Questions about how Wall Street marketed yet another complex product, sold as solid and secure, are now emerging in investor arbitration cases. The instrument is named, inaptly as it turns out, “100 percent principal protected absolute return barrier notes.”
These securities are essentially zero-coupon notes sweetened by tying the return, in part, to the performance of an equity index, like the Standard & Poor’s 500 or the Russell 2000. The securities promise to return an investor’s principal, typically at the end of 18 months, with the added gain from the index’s performance if that index trades within a certain range. Brokerage firms often issued these securities.
For an investor in one of these notes to earn the return of the index as well as get the principal back, the index cannot fall 25.5 percent or more from its level at the date of issuance. Neither can it rise more than 27.5 percent above that level. If the index exceeds those levels during the holding period, the investors receive only their principal back.

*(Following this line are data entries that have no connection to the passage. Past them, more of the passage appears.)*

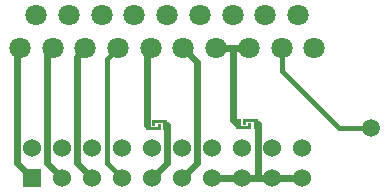
<source format=gbr>
G04 DipTrace 3.3.1.3*
G04 Bottom.gbr*
%MOIN*%
G04 #@! TF.FileFunction,Copper,L2,Bot*
G04 #@! TF.Part,Single*
%AMOUTLINE0*
4,1,11,
0.023,0.0,
0.025,0.002,
0.025,0.016,
-0.025,0.016,
-0.025,-0.002,
-0.015,-0.002,
-0.015,0.008,
0.009,0.008,
0.009,-0.016,
0.025,-0.016,
0.025,-0.002,
0.023,0.0,
0*%
%AMOUTLINE3*
4,1,11,
-0.023,0.0,
-0.025,-0.002,
-0.025,-0.016,
0.025,-0.016,
0.025,0.002,
0.015,0.002,
0.015,-0.008,
-0.009,-0.008,
-0.009,0.016,
-0.025,0.016,
-0.025,0.002,
-0.023,0.0,
0*%
G04 #@! TA.AperFunction,Conductor*
%ADD13C,0.023622*%
%ADD14C,0.015748*%
G04 #@! TA.AperFunction,ComponentPad*
%ADD15C,0.070866*%
%ADD16R,0.06X0.06*%
%ADD17C,0.06*%
%ADD23C,0.059055*%
%ADD37OUTLINE0*%
%ADD40OUTLINE3*%
%FSLAX26Y26*%
G04*
G70*
G90*
G75*
G01*
G04 Bottom*
%LPD*%
X1343719Y543701D2*
D13*
X1393719Y593701D1*
Y931294D1*
X1348247Y976766D1*
X1143719Y543701D2*
D14*
X1093719Y593701D1*
Y940349D1*
X1130137Y976766D1*
X802971D2*
D13*
X793719D1*
Y593701D1*
X843719Y543701D1*
X943719D2*
X893719Y593701D1*
Y958459D1*
X912026Y976766D1*
X1043719Y543701D2*
X993719Y593701D1*
Y949404D1*
X1021082Y976766D1*
X1566357D2*
X1512975D1*
X1457302D1*
X1512975D2*
Y739202D1*
X1527124Y725054D1*
X1243719Y543701D2*
X1293719Y593701D1*
Y677167D1*
X1293948Y677395D1*
Y722783D1*
X1225948D2*
Y963524D1*
X1239192Y976766D1*
X1675412D2*
D14*
Y902623D1*
X1866782Y711252D1*
X1972390D1*
X1973675Y712537D1*
X1443719Y543701D2*
D13*
X1543719D1*
X1595062D1*
X1643719D1*
X1743719D1*
X1595062D2*
Y687068D1*
X1595124Y687130D1*
Y725054D1*
D15*
X1784467Y976766D3*
X1729940Y1088577D3*
X1675412Y976766D3*
X1620885Y1088577D3*
X1566357Y976766D3*
X1511830Y1088577D3*
X1457302Y976766D3*
X1402774Y1088577D3*
X1348247Y976766D3*
X1293719Y1088577D3*
X1239192Y976766D3*
X1184664Y1088577D3*
X1130137Y976766D3*
X1075609Y1088577D3*
X1021082Y976766D3*
X966554Y1088577D3*
X912026Y976766D3*
X857499Y1088577D3*
X802971Y976766D3*
D16*
X843719Y543701D3*
D17*
X943719D3*
X1043719D3*
X1143719D3*
X1243719D3*
X1343719D3*
X1443719D3*
X1543719D3*
X1643719D3*
X1743719D3*
Y643701D3*
X1643719D3*
X1543719D3*
X1443719D3*
X1343719D3*
X1243719D3*
X1143719D3*
X1043719D3*
X943719D3*
X843719D3*
D37*
X1270948Y722783D3*
D40*
X1248948D3*
D37*
X1572124Y725054D3*
D40*
X1550124D3*
D23*
X1973675Y712537D3*
M02*

</source>
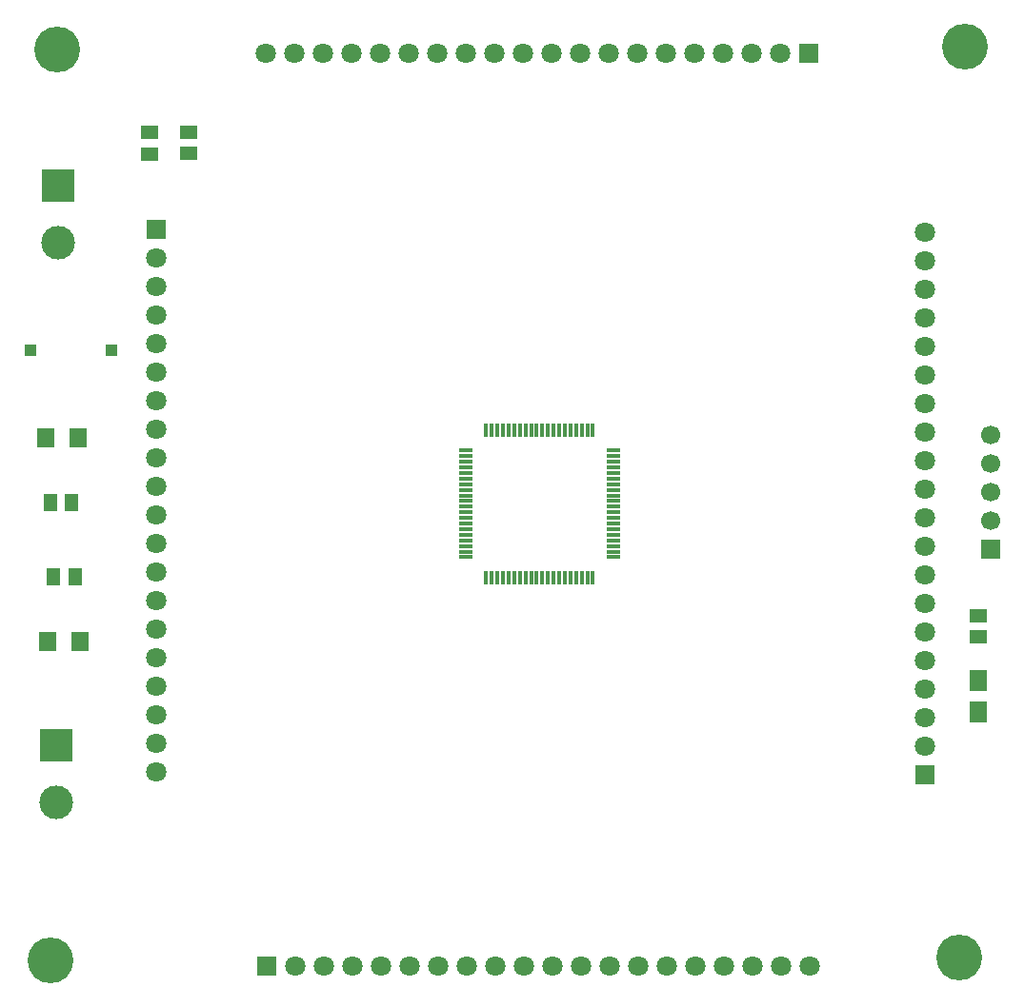
<source format=gts>
G04 (created by PCBNEW (2013-07-07 BZR 4022)-stable) date 3/17/2015 10:38:49 AM*
%MOIN*%
G04 Gerber Fmt 3.4, Leading zero omitted, Abs format*
%FSLAX34Y34*%
G01*
G70*
G90*
G04 APERTURE LIST*
%ADD10C,0.00590551*%
%ADD11R,0.0394X0.0394*%
%ADD12R,0.0669291X0.0669291*%
%ADD13C,0.0669291*%
%ADD14R,0.0512X0.059*%
%ADD15R,0.059X0.0512*%
%ADD16R,0.1181X0.1181*%
%ADD17C,0.1181*%
%ADD18R,0.0629X0.0709*%
%ADD19R,0.0591X0.0768*%
%ADD20R,0.0511X0.0137*%
%ADD21R,0.0137X0.0511*%
%ADD22C,0.16*%
%ADD23R,0.0708661X0.0708661*%
%ADD24C,0.0708661*%
G04 APERTURE END LIST*
G54D10*
G54D11*
X44271Y-38838D03*
X47105Y-38838D03*
G54D12*
X77880Y-45820D03*
G54D13*
X77880Y-44820D03*
X77880Y-43820D03*
X77880Y-42820D03*
X77880Y-41820D03*
G54D14*
X45097Y-46771D03*
X45847Y-46771D03*
G54D15*
X49822Y-31949D03*
X49822Y-31199D03*
X48444Y-31969D03*
X48444Y-31219D03*
X77445Y-48888D03*
X77445Y-48138D03*
G54D14*
X44979Y-44173D03*
X45729Y-44173D03*
G54D16*
X45200Y-52660D03*
G54D17*
X45200Y-54660D03*
G54D18*
X45952Y-41909D03*
X44834Y-41909D03*
X46011Y-49035D03*
X44893Y-49035D03*
G54D19*
X77465Y-50412D03*
X77465Y-51494D03*
G54D20*
X59504Y-42350D03*
X59504Y-42547D03*
X59504Y-42744D03*
X59504Y-42941D03*
X59504Y-43138D03*
X59504Y-43335D03*
X59504Y-43532D03*
X59504Y-43728D03*
X59504Y-43925D03*
X59504Y-44122D03*
X59504Y-44318D03*
X59504Y-44515D03*
X59504Y-44712D03*
X59504Y-44908D03*
X59504Y-45105D03*
X59504Y-45302D03*
X59504Y-45499D03*
X59504Y-45696D03*
X59504Y-45893D03*
X59504Y-46090D03*
G54D21*
X60230Y-46816D03*
X60427Y-46816D03*
X60624Y-46816D03*
X60821Y-46816D03*
X61018Y-46816D03*
X61215Y-46816D03*
X61412Y-46816D03*
X61608Y-46816D03*
X61805Y-46816D03*
X62002Y-46816D03*
X62198Y-46816D03*
X62395Y-46816D03*
X62592Y-46816D03*
X62788Y-46816D03*
X62985Y-46816D03*
X63182Y-46816D03*
X63379Y-46816D03*
X63576Y-46816D03*
X63773Y-46816D03*
X63970Y-46816D03*
G54D20*
X64696Y-46090D03*
X64696Y-45893D03*
X64696Y-45696D03*
X64696Y-45499D03*
X64696Y-45302D03*
X64696Y-45105D03*
X64696Y-44908D03*
X64696Y-44712D03*
X64696Y-44515D03*
X64696Y-44318D03*
X64696Y-44122D03*
X64696Y-43925D03*
X64696Y-43728D03*
X64696Y-43532D03*
X64696Y-43335D03*
X64696Y-43138D03*
X64696Y-42941D03*
X64696Y-42744D03*
X64696Y-42547D03*
X64696Y-42350D03*
G54D21*
X63970Y-41624D03*
X63773Y-41624D03*
X63576Y-41624D03*
X63379Y-41624D03*
X63182Y-41624D03*
X62985Y-41624D03*
X62788Y-41624D03*
X62592Y-41624D03*
X62395Y-41624D03*
X62198Y-41624D03*
X62002Y-41624D03*
X61805Y-41624D03*
X61608Y-41624D03*
X61412Y-41624D03*
X61215Y-41624D03*
X61018Y-41624D03*
X60821Y-41624D03*
X60624Y-41624D03*
X60427Y-41624D03*
X60230Y-41624D03*
G54D22*
X45220Y-28320D03*
X45000Y-60200D03*
X77000Y-28200D03*
X76800Y-60100D03*
G54D23*
X52540Y-60400D03*
G54D24*
X53540Y-60400D03*
X54540Y-60400D03*
X55540Y-60400D03*
X56540Y-60400D03*
X57540Y-60400D03*
X58540Y-60400D03*
X59540Y-60400D03*
X60540Y-60400D03*
X61540Y-60400D03*
X62540Y-60400D03*
X63540Y-60400D03*
X64540Y-60400D03*
X65540Y-60400D03*
X66540Y-60400D03*
X67540Y-60400D03*
X68540Y-60400D03*
X69540Y-60400D03*
X70540Y-60400D03*
X71540Y-60400D03*
G54D23*
X48700Y-34600D03*
G54D24*
X48700Y-35600D03*
X48700Y-36600D03*
X48700Y-37600D03*
X48700Y-38600D03*
X48700Y-39600D03*
X48700Y-40600D03*
X48700Y-41600D03*
X48700Y-42600D03*
X48700Y-43600D03*
X48700Y-44600D03*
X48700Y-45600D03*
X48700Y-46600D03*
X48700Y-47600D03*
X48700Y-48600D03*
X48700Y-49600D03*
X48700Y-50600D03*
X48700Y-51600D03*
X48700Y-52600D03*
X48700Y-53600D03*
G54D23*
X75580Y-53700D03*
G54D24*
X75580Y-52700D03*
X75580Y-51700D03*
X75580Y-50700D03*
X75580Y-49700D03*
X75580Y-48700D03*
X75580Y-47700D03*
X75580Y-46700D03*
X75580Y-45700D03*
X75580Y-44700D03*
X75580Y-43700D03*
X75580Y-42700D03*
X75580Y-41700D03*
X75580Y-40700D03*
X75580Y-39700D03*
X75580Y-38700D03*
X75580Y-37700D03*
X75580Y-36700D03*
X75580Y-35700D03*
X75580Y-34700D03*
G54D23*
X71520Y-28440D03*
G54D24*
X70520Y-28440D03*
X69520Y-28440D03*
X68520Y-28440D03*
X67520Y-28440D03*
X66520Y-28440D03*
X65520Y-28440D03*
X64520Y-28440D03*
X63520Y-28440D03*
X62520Y-28440D03*
X61520Y-28440D03*
X60520Y-28440D03*
X59520Y-28440D03*
X58520Y-28440D03*
X57520Y-28440D03*
X56520Y-28440D03*
X55520Y-28440D03*
X54520Y-28440D03*
X53520Y-28440D03*
X52520Y-28440D03*
G54D16*
X45240Y-33080D03*
G54D17*
X45240Y-35080D03*
M02*

</source>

Convoluted enough for you?
Yet, these securities appear to have been sold to conservative individuals whose financial market forays were usually limited to certificates of deposit. Many of these investors, to their great misfortune, bought principal-protected notes issued by Lehman Brothers. They are now worth pennies on the dollar.
CORINNE and Gregory Minasian were two of these investors who, at the suggestion of their broker at UBS, sunk almost $100,000 — more than half of their savings — into Lehman notes in early 2008. They lost everything and have filed an arbitration case against the firm to recover their losses.
The Minasians are a retired couple who live on Long Island. They contend that their UBS broker pushed the investment when one of their C.D.’s matured. The broker failed to explain the risks in the security, the Minasians said, and did not provide them with a prospectus. They did not even know their investment had been issued by Lehman Brothers until the firm collapsed.
“I am not a sophisticated investor,” said Mr. Minasian, a former engineer who is 68. “Many years ago I dabbled in the stock market, but I learned my lessons. Over the past 10 to 15 years my wife and I invested in C.D.’s.”
But that approach changed in January 2008, when, according to the Minasians, their UBS broker began calling with an investment idea — principal-protected notes. “We questioned him over and over,” Mr. Minasian said. “We initially told him we weren’t sure and that we wanted to think it over. Maybe the next day he called us and told us he was putting his father into the same notes and his father is very conservative.”
The Minasians said they decided to buy the instrument because they were assured by UBS, a financial adviser they had dealt with for years, that it was safe. The thing was called a “principal protected” note, after all.
Eight months later, Lehman went bankrupt. The note was virtually worthless.
Mrs. Minasian, 67, said she and her husband did not receive notice of problems with the investment until mid-October, when they received a form letter from UBS saying the value of their investment was “unavailable.”
“I opened the letter and said, ‘Why are we getting this?’ ” Mrs. Minasian said. “As I read it and we were wondering if it in fact did pertain to us, my heart sank. I almost fell on the floor.”
UBS sold $1 billion of these notes to investors. Commissions were 1.75 percent, far higher than those generated on sales of C.D.’s. When Mr. Minasian asked about the commission, he says, his broker said there was none.
A spokeswoman for UBS, Karina Byrne, said, “UBS properly sold Lehman structured products to UBS clients, following all regulatory requirements, well-established sales practices and client disclosure guidelines.” Client losses, she added, were the result of the “unprecedented failure” of Lehman Brothers.